TESLA

Subscribe
GPU-ACCELERATED GROMACS
The fastest, easiest way to improve simulation performance by up to 3X.
GPU- ACCELERATED GROMACS

How to Run Jobs in GROMACS

GROMACS provides scripts to setup the environment for different shells. To set up the PATH and other environment, the command below can be used.

$ source <GROMACS_INSTALL_DIR>/bin/GMXRC

If you built both MPI and non- MPI binaries as described above, you will find both “gmx” and “gmx_mpi” in your installation's bin folder. The examples described in this guide use “water” data sets from GROMACS ftp. Running GROMACS with these data sets first requires a data preparation step described below. Additional details/options related to preparing input for running GROMACS can be found here.

To run GROMACS two steps are required:

Step 1. Prepare input with grompp (GROMACS preprocessor)
a. In case of the single node version: $ gmx grompp -f <mdp-file>

Step 2. Start mdrun
a. In case of the single node version $ gmx mdrun
b. In case of the MPI version (np = #GPUs): $ mpirun –np <np> gmx_mpi mdrun

For small node counts, these settings usually deliver good performance. However, some tuning will typically improve simulation performance of GROMACS. This hand tuning becomes more important for higher node counts. Please consult the GROMACS manual and the gmx-users mailing list, and published papers for details.

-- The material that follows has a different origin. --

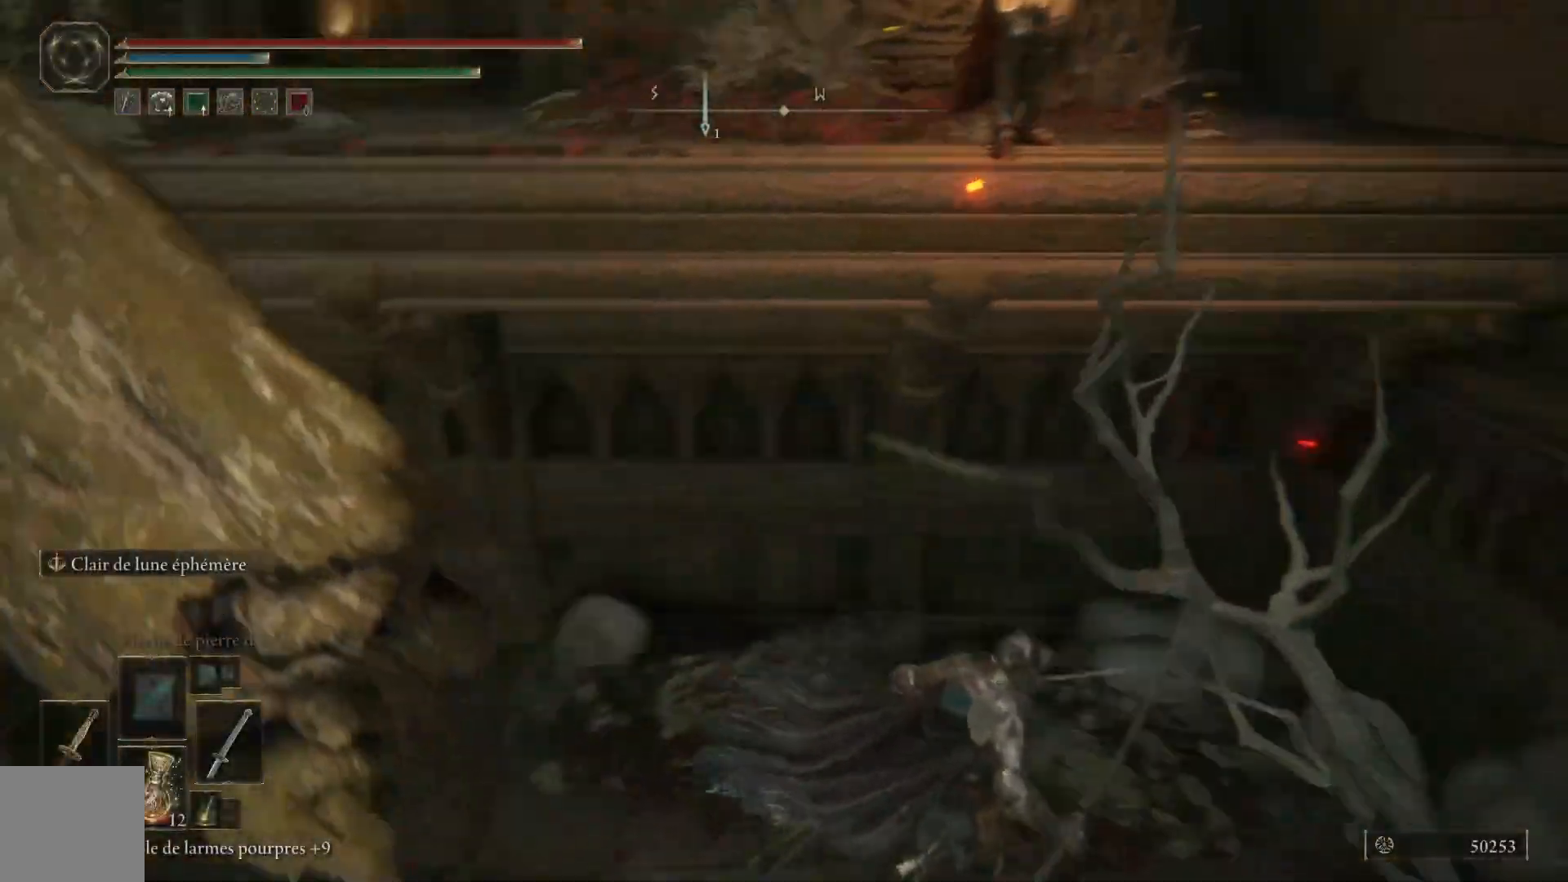
{"buttons": [], "left_stick": "up", "right_stick": "up-left", "events": [[67, "right_stick", "up-left"], [300, "left_stick", "up-right"], [350, "left_stick", "up"]]}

The GPU- related performance tuning options are described in this document. Input sets for benchmarking are available for download.

Benchmarks Execution Options

When running GROMACS benchmarks to measure the performance, use the following command line options:

  1. –resethway: At the start of each simulation, GROMACS tunes the domain decomposition and balances the load between available CPUs and GPUs. This slows down the first few hundred iterations. Because real simulations run for a very long time this does not have any impact on achieved performance. To minimize the runtime needed to obtain stable results while benchmarking the option –resethway should be specified. -resethway resets all performance counters when half of the iterations are executed and thus allows to measure realistic performance without many time steps. Note that if the reset occurrs while the PME load balancer is still active in the beginning of the run, the following error may occur "PME tuning was still active when attempting to reset mdrun counters at step xxxxxxx". To avoid this you can increase the running time steps by increasing the -maxh used or adding -nsteps parameter to increase the number of timesteps of the simulation.
  2. -maxh: Controls the maximum time the simulation should run. mdrun executes enough time steps to run at least for the specified time in hours. This should be set to a high enough value to obtain stable performance results. A reasonable value would typically be 5 Minutes = 0.08333. Either this option or the "nsteps" option described below can be used to limit the running time of the simulation.
  3. –noconfout: This disables the output of confout.gro which might take a considerable amount of time e. G. on parrallel file systems. As this is done very infrequent in real simulations, this should be disabled during benchmarking.
  4. –v: Print out more information to the command line and the produced log file md.log. The contained information is very helpful to tune the performance of GROMACS.
  5. –nb: This tells GROMACS to use either "gpu" or "cpu" for certain calculations
  6. –nsteps: number of timesteps to run. Overrides the default value in the mdp file. This option can also be used to control the overall time that a simulation will run instead of using the maxh.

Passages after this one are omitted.